■ What you need to do
Return the lines below that carry the word "JSXToken".

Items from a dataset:
Start of Block

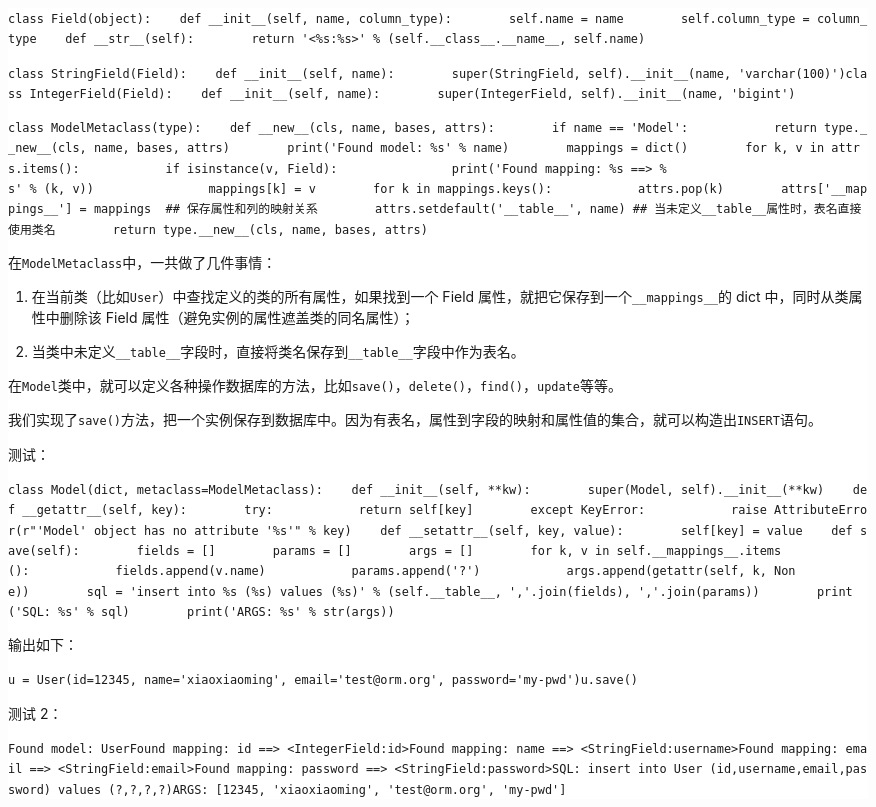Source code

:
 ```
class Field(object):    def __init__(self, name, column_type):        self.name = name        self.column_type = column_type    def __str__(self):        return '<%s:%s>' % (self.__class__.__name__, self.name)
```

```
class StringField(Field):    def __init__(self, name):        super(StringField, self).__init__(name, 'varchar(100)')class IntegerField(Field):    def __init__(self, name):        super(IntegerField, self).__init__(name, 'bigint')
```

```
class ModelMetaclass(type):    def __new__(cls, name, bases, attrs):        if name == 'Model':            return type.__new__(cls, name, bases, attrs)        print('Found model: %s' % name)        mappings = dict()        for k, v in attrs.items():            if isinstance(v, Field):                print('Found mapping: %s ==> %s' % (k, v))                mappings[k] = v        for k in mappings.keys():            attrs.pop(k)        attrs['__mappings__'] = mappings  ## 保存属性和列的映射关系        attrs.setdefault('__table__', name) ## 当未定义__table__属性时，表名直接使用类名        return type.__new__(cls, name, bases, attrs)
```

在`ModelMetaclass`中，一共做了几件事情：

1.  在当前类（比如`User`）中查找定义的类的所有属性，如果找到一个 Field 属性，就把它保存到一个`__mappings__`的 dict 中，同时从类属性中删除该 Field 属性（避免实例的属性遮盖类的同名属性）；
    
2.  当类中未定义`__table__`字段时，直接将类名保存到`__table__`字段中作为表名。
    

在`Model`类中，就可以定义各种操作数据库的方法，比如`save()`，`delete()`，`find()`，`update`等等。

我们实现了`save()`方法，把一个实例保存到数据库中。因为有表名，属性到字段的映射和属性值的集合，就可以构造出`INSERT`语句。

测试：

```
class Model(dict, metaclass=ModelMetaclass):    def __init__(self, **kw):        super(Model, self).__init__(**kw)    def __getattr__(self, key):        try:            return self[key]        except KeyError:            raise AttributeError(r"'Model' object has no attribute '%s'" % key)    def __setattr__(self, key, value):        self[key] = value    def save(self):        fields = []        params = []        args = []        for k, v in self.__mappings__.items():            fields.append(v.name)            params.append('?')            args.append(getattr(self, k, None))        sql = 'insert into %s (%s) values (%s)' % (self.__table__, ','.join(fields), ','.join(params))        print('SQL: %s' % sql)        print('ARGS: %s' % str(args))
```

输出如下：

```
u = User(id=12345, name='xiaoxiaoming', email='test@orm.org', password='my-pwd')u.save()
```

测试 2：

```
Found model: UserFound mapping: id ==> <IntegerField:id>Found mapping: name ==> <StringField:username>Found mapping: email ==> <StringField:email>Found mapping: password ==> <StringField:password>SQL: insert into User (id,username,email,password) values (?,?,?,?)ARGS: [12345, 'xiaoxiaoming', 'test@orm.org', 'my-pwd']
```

End of Block
Start of Block

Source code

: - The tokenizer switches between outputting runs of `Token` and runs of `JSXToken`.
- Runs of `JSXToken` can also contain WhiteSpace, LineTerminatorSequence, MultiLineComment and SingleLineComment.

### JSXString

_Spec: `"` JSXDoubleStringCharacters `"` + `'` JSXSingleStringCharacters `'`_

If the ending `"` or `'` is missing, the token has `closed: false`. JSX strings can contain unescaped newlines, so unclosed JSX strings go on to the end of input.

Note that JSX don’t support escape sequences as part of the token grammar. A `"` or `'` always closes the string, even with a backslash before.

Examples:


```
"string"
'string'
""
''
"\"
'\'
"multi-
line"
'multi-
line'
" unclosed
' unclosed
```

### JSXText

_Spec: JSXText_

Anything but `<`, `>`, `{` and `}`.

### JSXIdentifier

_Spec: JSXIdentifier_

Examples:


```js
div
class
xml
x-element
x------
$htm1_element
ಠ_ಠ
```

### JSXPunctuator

End of Block

■ Answer box
: - The tokenizer switches between outputting runs of `Token` and runs of `JSXToken`.
- Runs of `JSXToken` can also contain WhiteSpace, LineTerminatorSequence, MultiLineComment and SingleLineComment.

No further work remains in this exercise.